───── Task data

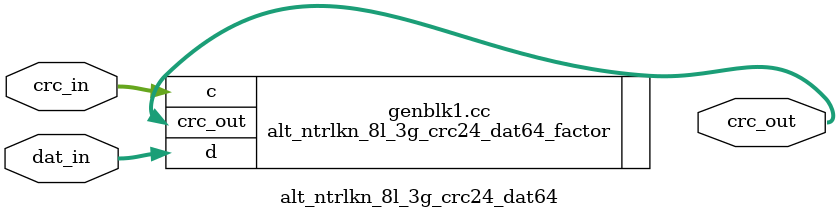
<source format=v>


`timescale 1 ps / 1 ps


module alt_ntrlkn_8l_3g_crc24_dat64 (
	input[23:0] crc_in,
	input[63:0] dat_in,
	output[23:0] crc_out
);

parameter METHOD = 1;

generate
  if (METHOD == 0)
    alt_ntrlkn_8l_3g_crc24_dat64_flat cc (.c(crc_in),.d(dat_in),.crc_out(crc_out));
  else
    alt_ntrlkn_8l_3g_crc24_dat64_factor cc (.c(crc_in),.d(dat_in),.crc_out(crc_out));
endgenerate

endmodule

</source>
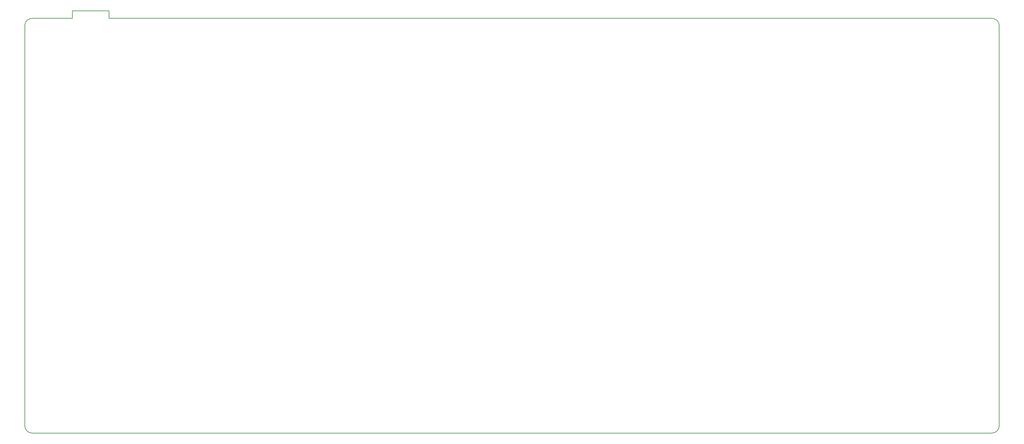
<source format=gbr>
G04 #@! TF.GenerationSoftware,KiCad,Pcbnew,(5.1.4)-1*
G04 #@! TF.CreationDate,2020-08-21T19:52:54-07:00*
G04 #@! TF.ProjectId,B3PKey,4233504b-6579-42e6-9b69-6361645f7063,1*
G04 #@! TF.SameCoordinates,Original*
G04 #@! TF.FileFunction,Profile,NP*
%FSLAX46Y46*%
G04 Gerber Fmt 4.6, Leading zero omitted, Abs format (unit mm)*
G04 Created by KiCad (PCBNEW (5.1.4)-1) date 2020-08-21 19:52:54*
%MOMM*%
%LPD*%
G04 APERTURE LIST*
%ADD10C,0.200000*%
G04 APERTURE END LIST*
D10*
X79901349Y-81899999D02*
G75*
G02X81901349Y-79899999I2000000J0D01*
G01*
X102870000Y-77899999D02*
X102870000Y-79899999D01*
X102870000Y-77899999D02*
X92870000Y-77899999D01*
X343551700Y-79899999D02*
G75*
G02X345551700Y-81899999I0J-2000000D01*
G01*
X92870000Y-77899999D02*
X92870000Y-79899999D01*
X345551700Y-81899999D02*
X345551700Y-191150160D01*
X81901349Y-79899999D02*
X92870000Y-79899999D01*
X102870000Y-79899999D02*
X343551700Y-79899999D01*
X345551700Y-191150160D02*
G75*
G02X343551700Y-193150160I-2000000J0D01*
G01*
X79901349Y-191150160D02*
X79901349Y-81899999D01*
X81901349Y-193150160D02*
G75*
G02X79901349Y-191150160I0J2000000D01*
G01*
X343551700Y-193150160D02*
X81901350Y-193150160D01*
M02*

</source>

──────────

### Exercise objective
Find how many lines in the entries above use the word "source". Write the number alone.

### Written solution
4